Exactly reproduce the lines from the top of the entries below through the line containing "extrabudgetären Vergütung für die", with both ends included.

*** Block opens ***

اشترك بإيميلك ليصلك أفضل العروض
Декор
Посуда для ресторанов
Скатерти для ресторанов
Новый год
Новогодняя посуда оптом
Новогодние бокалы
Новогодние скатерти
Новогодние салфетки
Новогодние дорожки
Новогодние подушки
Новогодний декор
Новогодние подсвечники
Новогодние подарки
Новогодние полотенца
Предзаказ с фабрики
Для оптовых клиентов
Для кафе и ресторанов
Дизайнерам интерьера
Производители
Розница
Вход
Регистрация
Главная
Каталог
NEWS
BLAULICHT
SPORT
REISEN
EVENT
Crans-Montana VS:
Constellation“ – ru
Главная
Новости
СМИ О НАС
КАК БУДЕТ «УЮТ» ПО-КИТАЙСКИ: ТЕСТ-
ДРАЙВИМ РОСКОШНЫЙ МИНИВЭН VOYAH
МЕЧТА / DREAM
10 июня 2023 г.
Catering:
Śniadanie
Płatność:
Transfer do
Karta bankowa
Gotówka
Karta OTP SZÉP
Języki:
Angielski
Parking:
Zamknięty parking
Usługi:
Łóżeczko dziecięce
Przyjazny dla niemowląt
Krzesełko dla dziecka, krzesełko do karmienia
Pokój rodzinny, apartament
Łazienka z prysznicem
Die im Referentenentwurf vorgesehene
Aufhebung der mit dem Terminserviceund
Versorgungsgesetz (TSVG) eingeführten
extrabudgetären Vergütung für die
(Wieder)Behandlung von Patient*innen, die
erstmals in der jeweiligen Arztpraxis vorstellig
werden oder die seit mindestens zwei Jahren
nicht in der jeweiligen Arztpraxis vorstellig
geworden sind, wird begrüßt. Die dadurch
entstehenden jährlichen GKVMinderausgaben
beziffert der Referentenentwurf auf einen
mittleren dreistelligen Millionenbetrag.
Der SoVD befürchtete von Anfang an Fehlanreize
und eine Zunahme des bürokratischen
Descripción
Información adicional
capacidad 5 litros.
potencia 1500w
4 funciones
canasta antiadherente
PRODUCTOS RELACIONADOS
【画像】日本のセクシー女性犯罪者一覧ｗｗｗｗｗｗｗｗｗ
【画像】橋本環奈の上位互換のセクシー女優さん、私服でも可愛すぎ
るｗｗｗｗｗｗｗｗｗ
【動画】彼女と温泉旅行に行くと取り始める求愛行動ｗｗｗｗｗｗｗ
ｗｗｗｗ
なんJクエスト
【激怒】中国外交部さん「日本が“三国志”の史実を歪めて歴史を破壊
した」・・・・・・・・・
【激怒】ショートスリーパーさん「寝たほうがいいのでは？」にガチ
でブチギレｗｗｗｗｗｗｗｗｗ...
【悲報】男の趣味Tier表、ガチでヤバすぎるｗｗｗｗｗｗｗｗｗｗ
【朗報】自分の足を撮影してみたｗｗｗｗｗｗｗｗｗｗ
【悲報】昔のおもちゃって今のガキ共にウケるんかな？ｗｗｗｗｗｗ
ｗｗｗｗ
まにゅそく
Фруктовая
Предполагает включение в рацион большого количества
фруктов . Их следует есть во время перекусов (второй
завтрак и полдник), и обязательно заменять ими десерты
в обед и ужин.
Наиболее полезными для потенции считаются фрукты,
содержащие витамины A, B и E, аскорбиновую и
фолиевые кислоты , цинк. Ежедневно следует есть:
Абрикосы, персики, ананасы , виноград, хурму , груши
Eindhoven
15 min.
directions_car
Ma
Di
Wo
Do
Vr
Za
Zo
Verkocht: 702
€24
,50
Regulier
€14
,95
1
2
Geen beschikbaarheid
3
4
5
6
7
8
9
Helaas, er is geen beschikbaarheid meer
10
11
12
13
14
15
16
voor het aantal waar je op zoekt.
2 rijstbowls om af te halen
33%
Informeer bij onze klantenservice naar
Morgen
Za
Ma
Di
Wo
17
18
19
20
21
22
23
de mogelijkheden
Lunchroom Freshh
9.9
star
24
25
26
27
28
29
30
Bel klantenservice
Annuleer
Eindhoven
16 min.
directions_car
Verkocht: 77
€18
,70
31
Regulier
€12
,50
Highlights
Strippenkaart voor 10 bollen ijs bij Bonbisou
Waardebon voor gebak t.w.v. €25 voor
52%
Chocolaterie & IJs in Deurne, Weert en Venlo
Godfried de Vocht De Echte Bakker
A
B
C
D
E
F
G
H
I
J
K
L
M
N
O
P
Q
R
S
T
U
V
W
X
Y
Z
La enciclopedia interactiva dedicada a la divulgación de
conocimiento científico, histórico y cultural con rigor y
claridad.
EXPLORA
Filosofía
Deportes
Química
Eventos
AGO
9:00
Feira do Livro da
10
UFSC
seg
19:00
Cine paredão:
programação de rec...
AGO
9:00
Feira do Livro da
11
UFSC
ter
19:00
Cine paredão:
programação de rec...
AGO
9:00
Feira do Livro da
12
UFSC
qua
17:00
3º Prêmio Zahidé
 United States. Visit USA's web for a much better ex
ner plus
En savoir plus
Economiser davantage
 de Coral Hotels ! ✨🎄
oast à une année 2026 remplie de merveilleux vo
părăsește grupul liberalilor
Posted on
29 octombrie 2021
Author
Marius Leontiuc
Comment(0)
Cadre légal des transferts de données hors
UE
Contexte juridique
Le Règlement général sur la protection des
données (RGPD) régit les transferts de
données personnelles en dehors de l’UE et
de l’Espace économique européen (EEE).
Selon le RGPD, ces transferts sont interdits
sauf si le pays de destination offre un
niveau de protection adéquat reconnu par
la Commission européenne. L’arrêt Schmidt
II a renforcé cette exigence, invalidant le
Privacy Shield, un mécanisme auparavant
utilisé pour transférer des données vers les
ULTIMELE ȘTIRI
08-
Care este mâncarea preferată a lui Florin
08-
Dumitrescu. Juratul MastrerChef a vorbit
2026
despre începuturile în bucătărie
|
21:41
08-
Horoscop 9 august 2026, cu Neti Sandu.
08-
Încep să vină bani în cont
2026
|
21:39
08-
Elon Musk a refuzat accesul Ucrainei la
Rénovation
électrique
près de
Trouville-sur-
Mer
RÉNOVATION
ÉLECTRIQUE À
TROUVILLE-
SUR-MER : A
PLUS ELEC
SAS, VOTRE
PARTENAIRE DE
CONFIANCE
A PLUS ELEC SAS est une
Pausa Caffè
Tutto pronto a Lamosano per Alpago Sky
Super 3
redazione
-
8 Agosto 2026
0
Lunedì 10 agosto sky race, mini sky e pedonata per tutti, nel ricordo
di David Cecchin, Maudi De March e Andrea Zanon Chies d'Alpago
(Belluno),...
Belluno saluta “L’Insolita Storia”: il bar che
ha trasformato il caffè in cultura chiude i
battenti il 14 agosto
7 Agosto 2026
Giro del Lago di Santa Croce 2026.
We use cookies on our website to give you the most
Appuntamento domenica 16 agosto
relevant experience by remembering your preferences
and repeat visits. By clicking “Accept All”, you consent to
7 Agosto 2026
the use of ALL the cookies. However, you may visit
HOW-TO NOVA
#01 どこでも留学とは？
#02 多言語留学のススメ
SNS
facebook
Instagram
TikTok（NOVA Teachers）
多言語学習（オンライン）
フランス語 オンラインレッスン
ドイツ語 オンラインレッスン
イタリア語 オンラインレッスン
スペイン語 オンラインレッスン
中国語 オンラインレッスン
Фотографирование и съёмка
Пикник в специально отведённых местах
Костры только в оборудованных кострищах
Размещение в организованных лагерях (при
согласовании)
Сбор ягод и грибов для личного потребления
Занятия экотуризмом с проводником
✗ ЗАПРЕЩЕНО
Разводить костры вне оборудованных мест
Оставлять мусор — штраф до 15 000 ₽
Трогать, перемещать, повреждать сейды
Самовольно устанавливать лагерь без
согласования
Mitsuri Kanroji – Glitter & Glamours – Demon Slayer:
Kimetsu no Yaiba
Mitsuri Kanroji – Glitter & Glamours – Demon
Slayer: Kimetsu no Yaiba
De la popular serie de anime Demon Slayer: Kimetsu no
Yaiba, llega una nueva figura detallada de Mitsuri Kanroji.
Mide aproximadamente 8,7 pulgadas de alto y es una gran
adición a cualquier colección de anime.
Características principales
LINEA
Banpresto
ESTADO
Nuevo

*** Block closes ***

— TASK SOLUTION —
اشترك بإيميلك ليصلك أفضل العروض
Декор
Посуда для ресторанов
Скатерти для ресторанов
Новый год
Новогодняя посуда оптом
Новогодние бокалы
Новогодние скатерти
Новогодние салфетки
Новогодние дорожки
Новогодние подушки
Новогодний декор
Новогодние подсвечники
Новогодние подарки
Новогодние полотенца
Предзаказ с фабрики
Для оптовых клиентов
Для кафе и ресторанов
Дизайнерам интерьера
Производители
Розница
Вход
Регистрация
Главная
Каталог
NEWS
BLAULICHT
SPORT
REISEN
EVENT
Crans-Montana VS:
Constellation“ – ru
Главная
Новости
СМИ О НАС
КАК БУДЕТ «УЮТ» ПО-КИТАЙСКИ: ТЕСТ-
ДРАЙВИМ РОСКОШНЫЙ МИНИВЭН VOYAH
МЕЧТА / DREAM
10 июня 2023 г.
Catering:
Śniadanie
Płatność:
Transfer do
Karta bankowa
Gotówka
Karta OTP SZÉP
Języki:
Angielski
Parking:
Zamknięty parking
Usługi:
Łóżeczko dziecięce
Przyjazny dla niemowląt
Krzesełko dla dziecka, krzesełko do karmienia
Pokój rodzinny, apartament
Łazienka z prysznicem
Die im Referentenentwurf vorgesehene
Aufhebung der mit dem Terminserviceund
Versorgungsgesetz (TSVG) eingeführten
extrabudgetären Vergütung für die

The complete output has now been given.